(Beginning of Records)
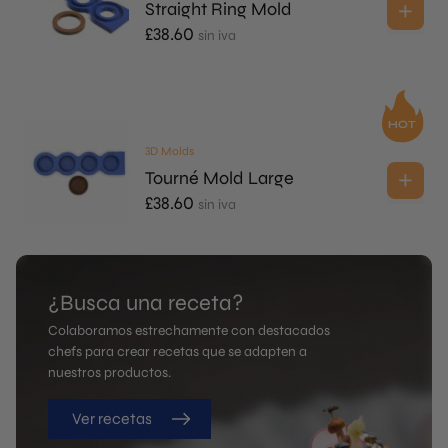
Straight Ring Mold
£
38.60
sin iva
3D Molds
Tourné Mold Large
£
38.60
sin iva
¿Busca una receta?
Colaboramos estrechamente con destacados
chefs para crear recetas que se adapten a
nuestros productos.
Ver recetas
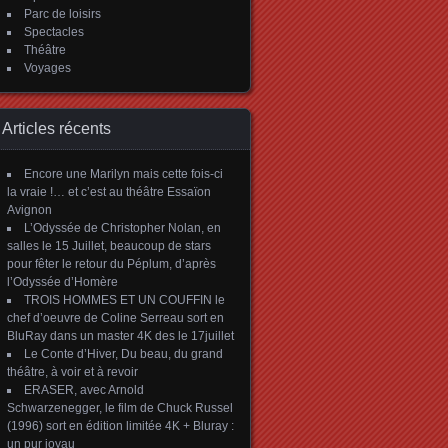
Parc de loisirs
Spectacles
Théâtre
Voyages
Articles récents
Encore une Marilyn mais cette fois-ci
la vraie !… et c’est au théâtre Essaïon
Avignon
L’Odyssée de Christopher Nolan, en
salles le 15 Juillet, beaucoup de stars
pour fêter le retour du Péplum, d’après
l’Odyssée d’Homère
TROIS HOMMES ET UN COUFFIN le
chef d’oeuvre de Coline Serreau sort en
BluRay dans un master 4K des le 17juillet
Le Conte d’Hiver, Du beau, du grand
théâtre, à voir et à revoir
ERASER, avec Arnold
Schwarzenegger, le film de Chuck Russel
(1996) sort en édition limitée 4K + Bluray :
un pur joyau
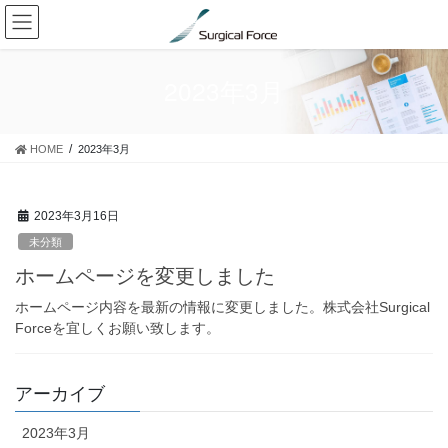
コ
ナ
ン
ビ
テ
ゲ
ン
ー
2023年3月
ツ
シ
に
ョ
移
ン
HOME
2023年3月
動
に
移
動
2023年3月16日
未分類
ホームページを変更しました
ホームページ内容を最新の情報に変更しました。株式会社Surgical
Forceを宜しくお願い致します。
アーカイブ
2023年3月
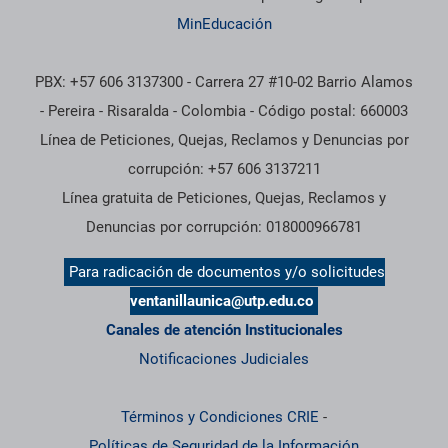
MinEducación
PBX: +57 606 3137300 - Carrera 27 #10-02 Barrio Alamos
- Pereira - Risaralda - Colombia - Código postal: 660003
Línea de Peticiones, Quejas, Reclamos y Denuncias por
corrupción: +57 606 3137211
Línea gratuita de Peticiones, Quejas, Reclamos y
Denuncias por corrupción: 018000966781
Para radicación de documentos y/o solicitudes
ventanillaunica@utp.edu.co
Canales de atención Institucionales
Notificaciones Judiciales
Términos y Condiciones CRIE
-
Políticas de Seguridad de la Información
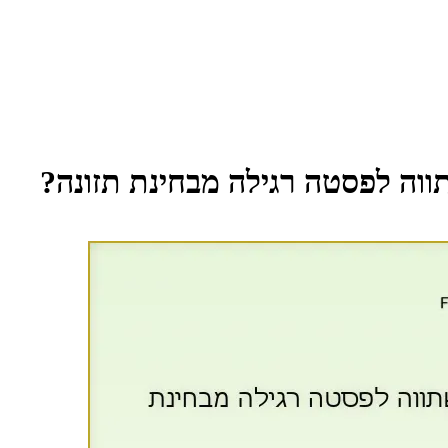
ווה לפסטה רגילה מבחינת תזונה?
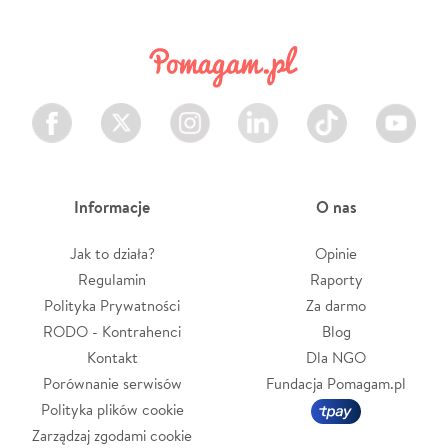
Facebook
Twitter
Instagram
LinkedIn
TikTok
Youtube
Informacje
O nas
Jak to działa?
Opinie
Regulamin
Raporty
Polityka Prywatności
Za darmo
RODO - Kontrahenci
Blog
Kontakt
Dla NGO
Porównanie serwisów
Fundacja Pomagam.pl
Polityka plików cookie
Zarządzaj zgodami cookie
(End of Records)
Task description:
The data is to be restated word for word, with any pictures set aside.

Reply:
Straight Ring Mold
£
38.60
sin iva
3D Molds
Tourné Mold Large
£
38.60
sin iva
¿Busca una receta?
Colaboramos estrechamente con destacados
chefs para crear recetas que se adapten a
nuestros productos.
Ver recetas
Parc de loisirs
Spectacles
Théâtre
Voyages
Articles récents
Encore une Marilyn mais cette fois-ci
la vraie !… et c’est au théâtre Essaïon
Avignon
L’Odyssée de Christopher Nolan, en
salles le 15 Juillet, beaucoup de stars
pour fêter le retour du Péplum, d’après
l’Odyssée d’Homère
TROIS HOMMES ET UN COUFFIN le
chef d’oeuvre de Coline Serreau sort en
BluRay dans un master 4K des le 17juillet
Le Conte d’Hiver, Du beau, du grand
théâtre, à voir et à revoir
ERASER, avec Arnold
Schwarzenegger, le film de Chuck Russel
(1996) sort en édition limitée 4K + Bluray :
un pur joyau
コ
ナ
ン
ビ
テ
ゲ
ン
ー
2023年3月
ツ
シ
に
ョ
移
ン
HOME
2023年3月
動
に
移
動
2023年3月16日
未分類
ホームページを変更しました
ホームページ内容を最新の情報に変更しました。株式会社Surgical
Forceを宜しくお願い致します。
アーカイブ
2023年3月
MinEducación
PBX: +57 606 3137300 - Carrera 27 #10-02 Barrio Alamos
- Pereira - Risaralda - Colombia - Código postal: 660003
Línea de Peticiones, Quejas, Reclamos y Denuncias por
corrupción: +57 606 3137211
Línea gratuita de Peticiones, Quejas, Reclamos y
Denuncias por corrupción: 018000966781
Para radicación de documentos y/o solicitudes
ventanillaunica@utp.edu.co
Canales de atención Institucionales
Notificaciones Judiciales
Términos y Condiciones CRIE
-
Políticas de Seguridad de la Información
ווה לפסטה רגילה מבחינת תזונה?
Facebook
Twitter
Instagram
LinkedIn
TikTok
Youtube
Informacje
O nas
Jak to działa?
Opinie
Regulamin
Raporty
Polityka Prywatności
Za darmo
RODO - Kontrahenci
Blog
Kontakt
Dla NGO
Porównanie serwisów
Fundacja Pomagam.pl
Polityka plików cookie
Zarządzaj zgodami cookie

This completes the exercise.